[CONSIGNE] Transformez en liste numérotée les lignes du listing, en commençant par celle qui contient "Üyeler, Axis kredi" et en terminant par celle qui contient "dönüştürebilir.", sans reprendre les lignes vides.

[EXTRAIT DU LISTING]
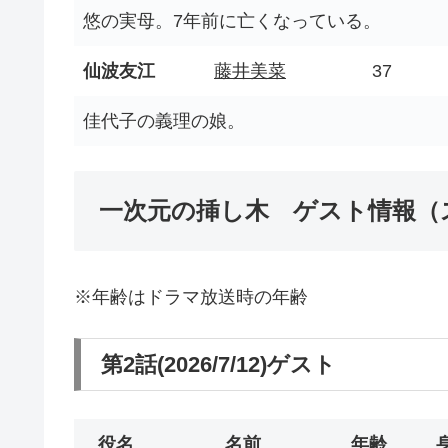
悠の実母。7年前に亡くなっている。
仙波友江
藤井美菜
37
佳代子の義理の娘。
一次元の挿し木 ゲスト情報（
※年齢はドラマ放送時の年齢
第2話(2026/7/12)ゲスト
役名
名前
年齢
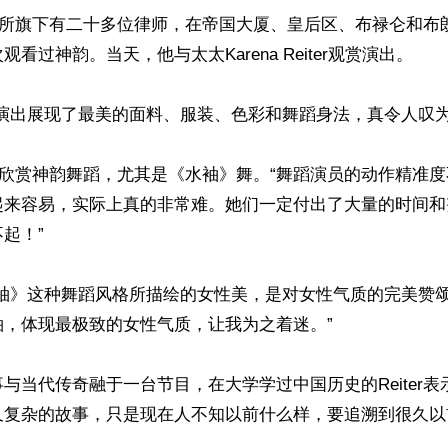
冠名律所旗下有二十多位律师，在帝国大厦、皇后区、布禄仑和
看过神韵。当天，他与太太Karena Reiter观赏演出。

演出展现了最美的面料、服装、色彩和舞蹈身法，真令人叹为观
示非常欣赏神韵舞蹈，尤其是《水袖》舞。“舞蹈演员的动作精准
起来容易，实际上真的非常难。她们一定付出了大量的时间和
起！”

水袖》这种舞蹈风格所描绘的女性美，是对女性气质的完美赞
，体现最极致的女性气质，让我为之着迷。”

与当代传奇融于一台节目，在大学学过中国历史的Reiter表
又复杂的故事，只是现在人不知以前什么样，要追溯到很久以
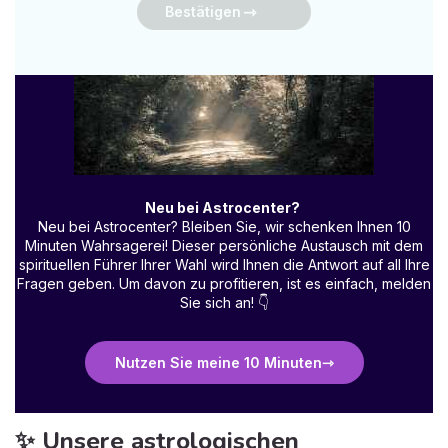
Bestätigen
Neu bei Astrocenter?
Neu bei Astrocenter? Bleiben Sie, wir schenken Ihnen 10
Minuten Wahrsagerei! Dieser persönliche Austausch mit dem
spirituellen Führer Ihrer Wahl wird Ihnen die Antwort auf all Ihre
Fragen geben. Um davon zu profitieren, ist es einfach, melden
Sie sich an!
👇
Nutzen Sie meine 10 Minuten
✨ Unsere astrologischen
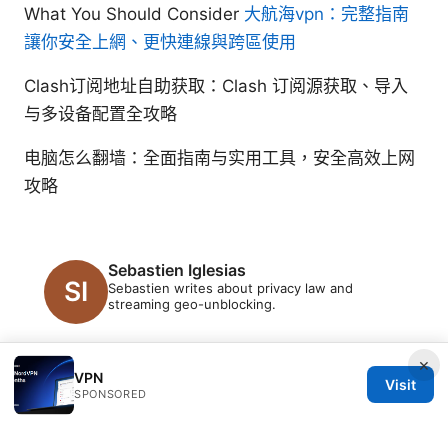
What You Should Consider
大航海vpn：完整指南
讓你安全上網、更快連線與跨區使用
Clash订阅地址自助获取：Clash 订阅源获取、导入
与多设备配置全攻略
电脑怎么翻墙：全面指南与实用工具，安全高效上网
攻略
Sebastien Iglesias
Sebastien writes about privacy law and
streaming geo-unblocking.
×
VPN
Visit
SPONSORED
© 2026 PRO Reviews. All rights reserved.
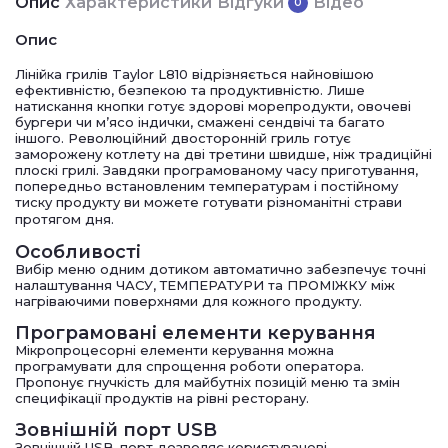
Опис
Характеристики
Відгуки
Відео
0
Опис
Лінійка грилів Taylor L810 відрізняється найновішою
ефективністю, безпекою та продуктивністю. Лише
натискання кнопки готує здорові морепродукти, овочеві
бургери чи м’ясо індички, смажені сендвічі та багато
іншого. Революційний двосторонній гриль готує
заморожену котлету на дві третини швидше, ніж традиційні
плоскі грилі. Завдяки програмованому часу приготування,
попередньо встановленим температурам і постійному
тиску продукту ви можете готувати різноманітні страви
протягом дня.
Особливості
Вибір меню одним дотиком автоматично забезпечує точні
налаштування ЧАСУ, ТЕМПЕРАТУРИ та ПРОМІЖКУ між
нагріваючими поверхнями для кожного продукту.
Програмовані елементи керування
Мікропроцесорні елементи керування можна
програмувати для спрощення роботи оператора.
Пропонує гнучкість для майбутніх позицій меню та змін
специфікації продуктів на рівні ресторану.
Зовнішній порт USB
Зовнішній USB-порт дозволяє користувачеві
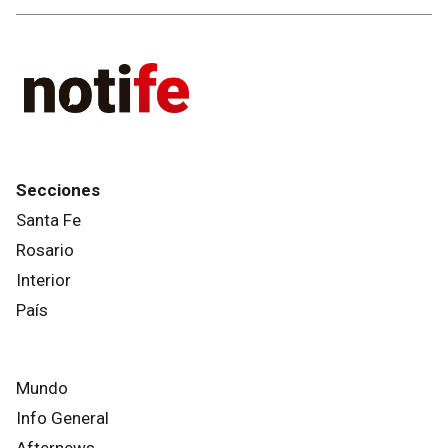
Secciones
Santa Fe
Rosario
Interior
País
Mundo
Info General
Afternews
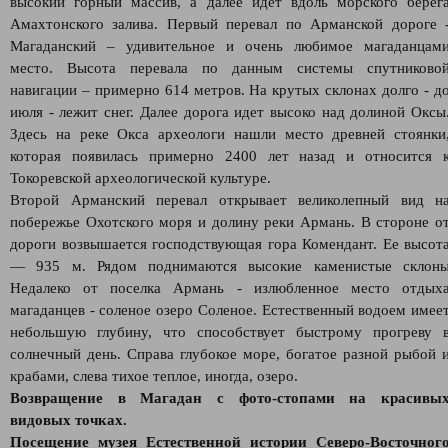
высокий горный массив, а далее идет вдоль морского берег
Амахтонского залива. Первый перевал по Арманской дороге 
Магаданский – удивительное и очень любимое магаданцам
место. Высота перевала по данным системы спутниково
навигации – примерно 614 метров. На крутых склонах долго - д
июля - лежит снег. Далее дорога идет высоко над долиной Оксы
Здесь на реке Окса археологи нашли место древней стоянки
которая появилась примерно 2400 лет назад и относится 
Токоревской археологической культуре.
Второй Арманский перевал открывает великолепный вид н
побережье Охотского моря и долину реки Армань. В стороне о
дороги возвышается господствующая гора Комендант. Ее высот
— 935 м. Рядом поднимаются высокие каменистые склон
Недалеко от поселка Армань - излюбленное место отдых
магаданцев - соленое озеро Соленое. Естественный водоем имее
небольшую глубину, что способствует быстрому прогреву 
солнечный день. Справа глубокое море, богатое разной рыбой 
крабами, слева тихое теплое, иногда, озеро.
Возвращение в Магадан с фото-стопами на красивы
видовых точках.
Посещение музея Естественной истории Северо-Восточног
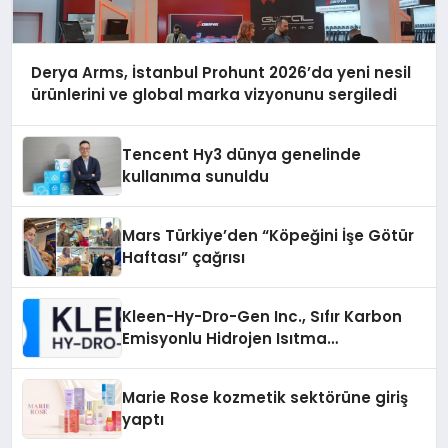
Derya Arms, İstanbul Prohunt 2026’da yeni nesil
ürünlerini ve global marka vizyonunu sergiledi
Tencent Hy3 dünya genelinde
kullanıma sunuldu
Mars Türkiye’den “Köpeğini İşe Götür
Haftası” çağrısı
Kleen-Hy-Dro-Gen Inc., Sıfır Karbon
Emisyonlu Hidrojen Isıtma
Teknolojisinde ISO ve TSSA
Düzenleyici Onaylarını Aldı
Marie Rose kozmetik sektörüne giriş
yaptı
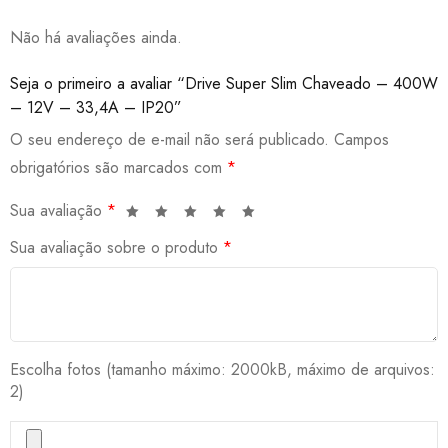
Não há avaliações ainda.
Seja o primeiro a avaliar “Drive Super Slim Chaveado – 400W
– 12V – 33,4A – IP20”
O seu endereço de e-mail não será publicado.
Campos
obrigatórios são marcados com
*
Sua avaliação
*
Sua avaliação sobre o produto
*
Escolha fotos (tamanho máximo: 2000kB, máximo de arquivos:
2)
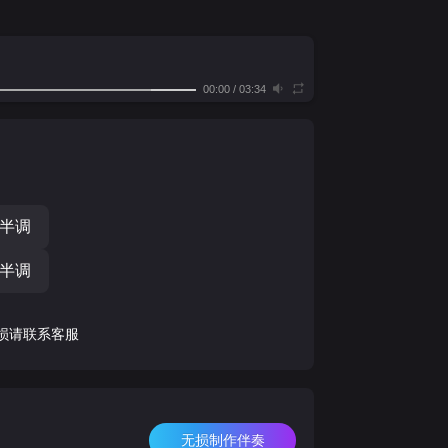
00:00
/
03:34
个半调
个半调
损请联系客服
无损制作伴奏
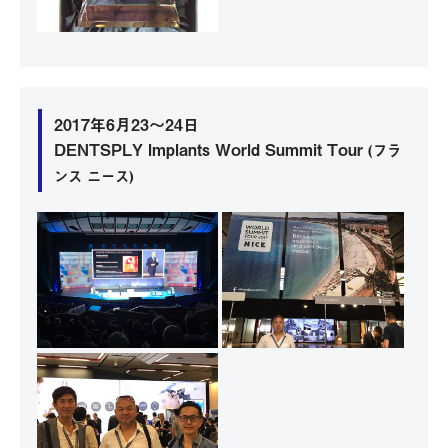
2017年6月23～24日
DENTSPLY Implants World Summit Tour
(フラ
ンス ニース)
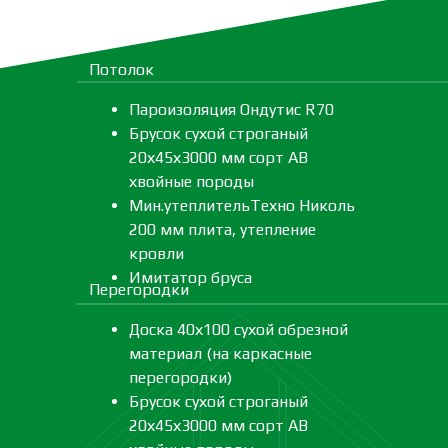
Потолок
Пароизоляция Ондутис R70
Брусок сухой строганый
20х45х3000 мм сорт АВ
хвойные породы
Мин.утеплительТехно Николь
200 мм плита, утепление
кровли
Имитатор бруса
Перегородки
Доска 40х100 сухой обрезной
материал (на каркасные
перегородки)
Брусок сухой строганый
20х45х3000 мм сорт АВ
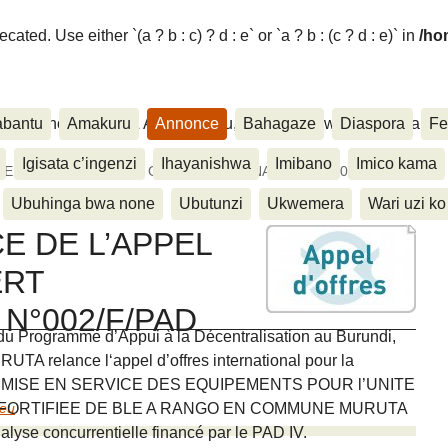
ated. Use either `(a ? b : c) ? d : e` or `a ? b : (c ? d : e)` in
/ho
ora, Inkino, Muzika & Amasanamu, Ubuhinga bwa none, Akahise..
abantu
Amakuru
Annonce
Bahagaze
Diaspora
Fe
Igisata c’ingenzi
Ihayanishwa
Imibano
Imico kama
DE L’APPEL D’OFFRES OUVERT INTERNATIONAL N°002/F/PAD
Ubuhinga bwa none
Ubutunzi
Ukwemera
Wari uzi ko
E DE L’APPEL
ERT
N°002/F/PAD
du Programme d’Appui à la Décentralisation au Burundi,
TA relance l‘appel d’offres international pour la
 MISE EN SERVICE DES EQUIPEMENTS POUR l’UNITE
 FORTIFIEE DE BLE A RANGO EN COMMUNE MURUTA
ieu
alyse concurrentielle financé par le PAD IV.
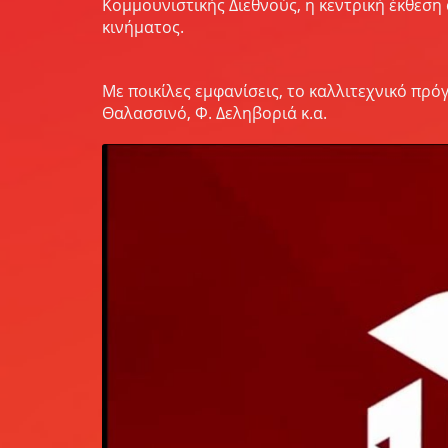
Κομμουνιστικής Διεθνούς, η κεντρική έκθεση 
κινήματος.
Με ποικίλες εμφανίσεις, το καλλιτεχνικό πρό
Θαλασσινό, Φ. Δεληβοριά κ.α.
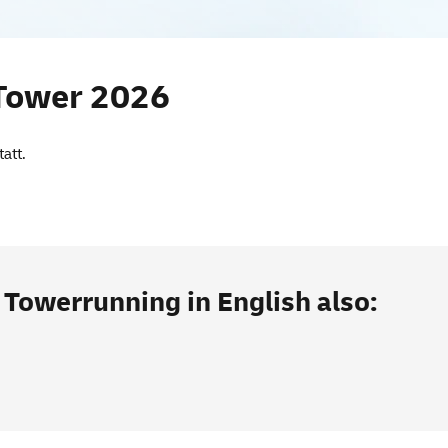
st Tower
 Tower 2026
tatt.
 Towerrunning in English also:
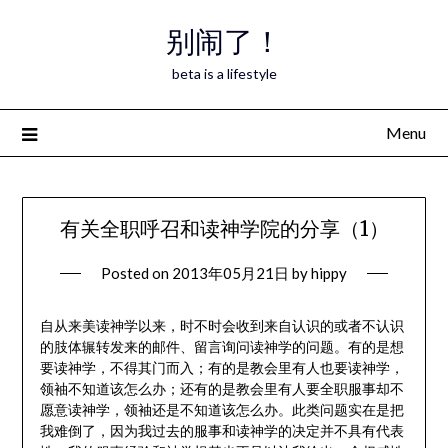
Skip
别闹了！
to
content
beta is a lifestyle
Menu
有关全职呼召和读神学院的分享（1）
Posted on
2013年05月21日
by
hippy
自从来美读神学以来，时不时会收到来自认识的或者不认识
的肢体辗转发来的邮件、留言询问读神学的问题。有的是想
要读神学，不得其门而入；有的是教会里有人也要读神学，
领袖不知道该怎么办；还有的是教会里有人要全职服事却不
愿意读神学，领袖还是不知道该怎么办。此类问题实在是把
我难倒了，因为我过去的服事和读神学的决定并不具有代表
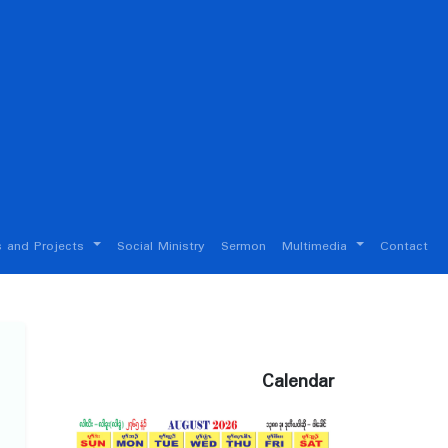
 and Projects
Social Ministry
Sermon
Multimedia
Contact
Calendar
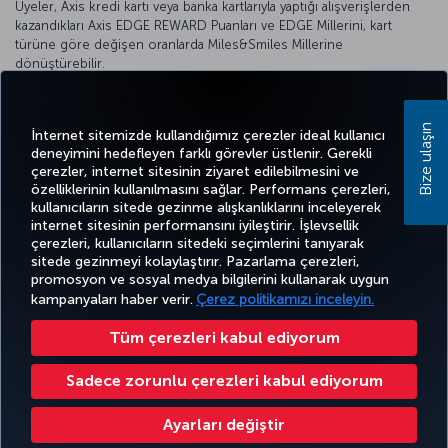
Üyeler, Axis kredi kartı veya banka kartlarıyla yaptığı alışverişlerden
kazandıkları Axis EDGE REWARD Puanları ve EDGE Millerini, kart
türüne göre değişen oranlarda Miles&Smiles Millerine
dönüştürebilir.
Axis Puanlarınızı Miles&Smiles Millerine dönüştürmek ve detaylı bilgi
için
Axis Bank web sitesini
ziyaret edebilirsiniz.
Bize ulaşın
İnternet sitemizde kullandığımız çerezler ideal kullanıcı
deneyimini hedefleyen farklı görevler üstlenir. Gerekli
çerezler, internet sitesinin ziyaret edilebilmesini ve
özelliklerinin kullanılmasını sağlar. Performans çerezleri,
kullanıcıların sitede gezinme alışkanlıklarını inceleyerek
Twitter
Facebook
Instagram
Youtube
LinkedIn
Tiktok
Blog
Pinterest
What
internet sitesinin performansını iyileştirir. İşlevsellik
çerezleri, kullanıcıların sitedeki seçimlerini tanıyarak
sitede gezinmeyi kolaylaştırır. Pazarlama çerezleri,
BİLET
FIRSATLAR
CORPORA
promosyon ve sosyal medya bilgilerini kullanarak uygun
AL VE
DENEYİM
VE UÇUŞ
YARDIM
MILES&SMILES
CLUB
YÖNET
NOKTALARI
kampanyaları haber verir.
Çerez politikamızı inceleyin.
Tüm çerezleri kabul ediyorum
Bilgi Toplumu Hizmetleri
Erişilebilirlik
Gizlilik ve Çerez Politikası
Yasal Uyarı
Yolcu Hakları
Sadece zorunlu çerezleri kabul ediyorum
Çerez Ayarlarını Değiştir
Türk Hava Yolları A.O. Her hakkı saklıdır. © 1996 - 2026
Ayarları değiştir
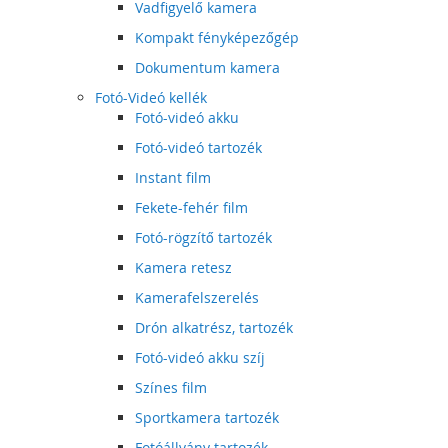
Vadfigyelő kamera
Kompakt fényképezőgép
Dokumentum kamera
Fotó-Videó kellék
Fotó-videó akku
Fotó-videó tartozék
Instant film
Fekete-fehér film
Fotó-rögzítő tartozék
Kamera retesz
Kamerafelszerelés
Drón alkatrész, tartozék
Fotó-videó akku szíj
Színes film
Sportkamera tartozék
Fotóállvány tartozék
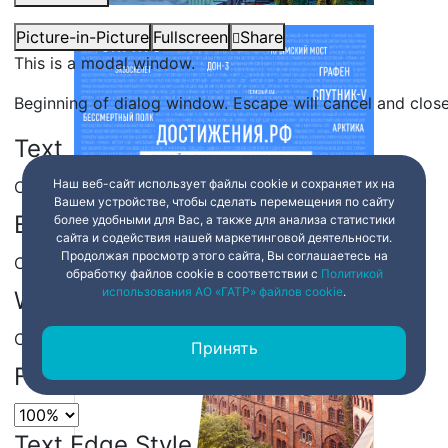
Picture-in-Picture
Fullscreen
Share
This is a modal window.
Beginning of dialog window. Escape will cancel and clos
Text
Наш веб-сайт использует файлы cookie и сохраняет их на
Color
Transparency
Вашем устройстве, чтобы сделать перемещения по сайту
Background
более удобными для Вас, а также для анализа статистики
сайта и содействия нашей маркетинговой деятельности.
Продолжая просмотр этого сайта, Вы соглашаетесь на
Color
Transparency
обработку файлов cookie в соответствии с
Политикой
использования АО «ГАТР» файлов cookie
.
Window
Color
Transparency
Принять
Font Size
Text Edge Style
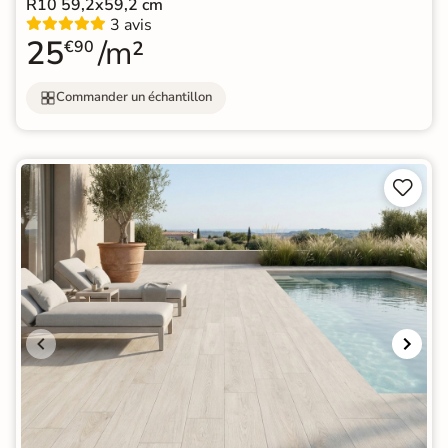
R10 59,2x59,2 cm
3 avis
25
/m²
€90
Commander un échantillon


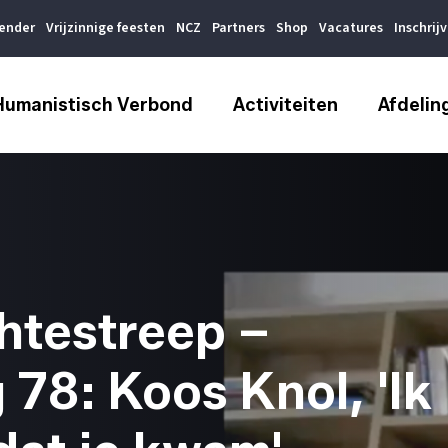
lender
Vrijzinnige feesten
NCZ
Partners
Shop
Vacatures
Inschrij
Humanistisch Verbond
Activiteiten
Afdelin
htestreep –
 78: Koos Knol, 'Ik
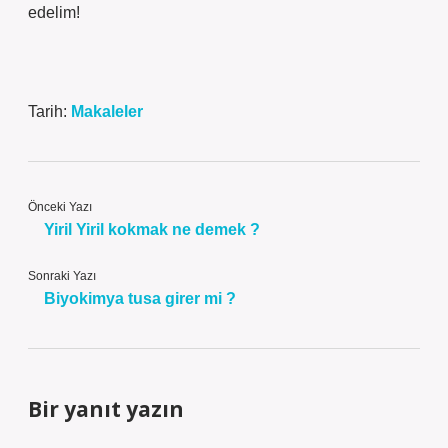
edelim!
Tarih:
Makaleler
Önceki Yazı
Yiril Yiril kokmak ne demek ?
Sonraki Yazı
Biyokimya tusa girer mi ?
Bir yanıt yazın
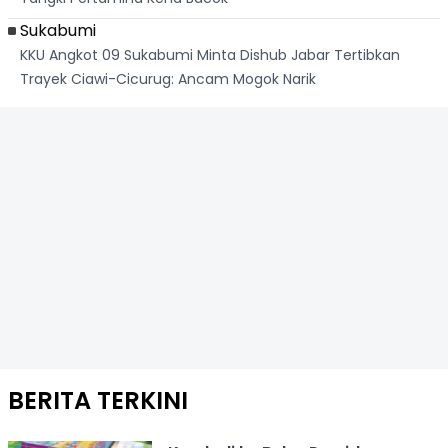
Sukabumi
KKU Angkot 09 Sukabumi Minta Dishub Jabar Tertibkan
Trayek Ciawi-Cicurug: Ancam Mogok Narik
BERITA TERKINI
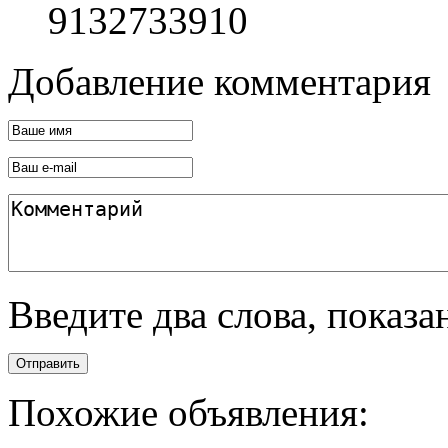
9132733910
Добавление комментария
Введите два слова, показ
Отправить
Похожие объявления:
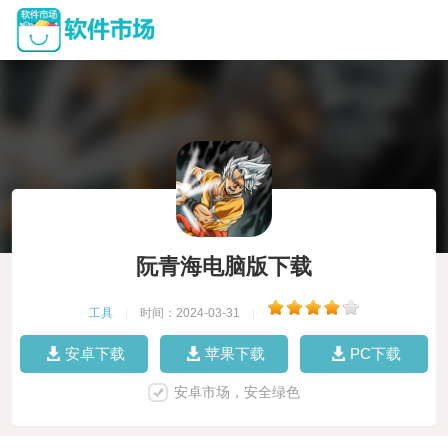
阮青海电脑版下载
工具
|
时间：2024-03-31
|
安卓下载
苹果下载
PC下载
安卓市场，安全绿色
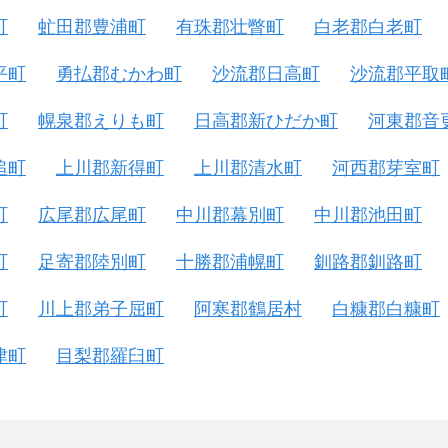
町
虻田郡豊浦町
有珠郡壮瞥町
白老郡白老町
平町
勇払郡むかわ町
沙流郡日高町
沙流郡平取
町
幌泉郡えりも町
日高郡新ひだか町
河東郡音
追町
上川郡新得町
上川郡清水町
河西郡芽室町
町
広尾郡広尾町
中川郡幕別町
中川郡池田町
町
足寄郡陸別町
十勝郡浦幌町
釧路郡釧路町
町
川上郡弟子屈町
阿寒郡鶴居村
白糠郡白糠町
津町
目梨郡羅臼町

[RÉSULTAT ATTENDU]
1. Üyeler, Axis kredi kartı veya banka kartlarıyla yaptığı alışverişlerden
2. kazandıkları Axis EDGE REWARD Puanları ve EDGE Millerini, kart
3. türüne göre değişen oranlarda Miles&Smiles Millerine
4. dönüştürebilir.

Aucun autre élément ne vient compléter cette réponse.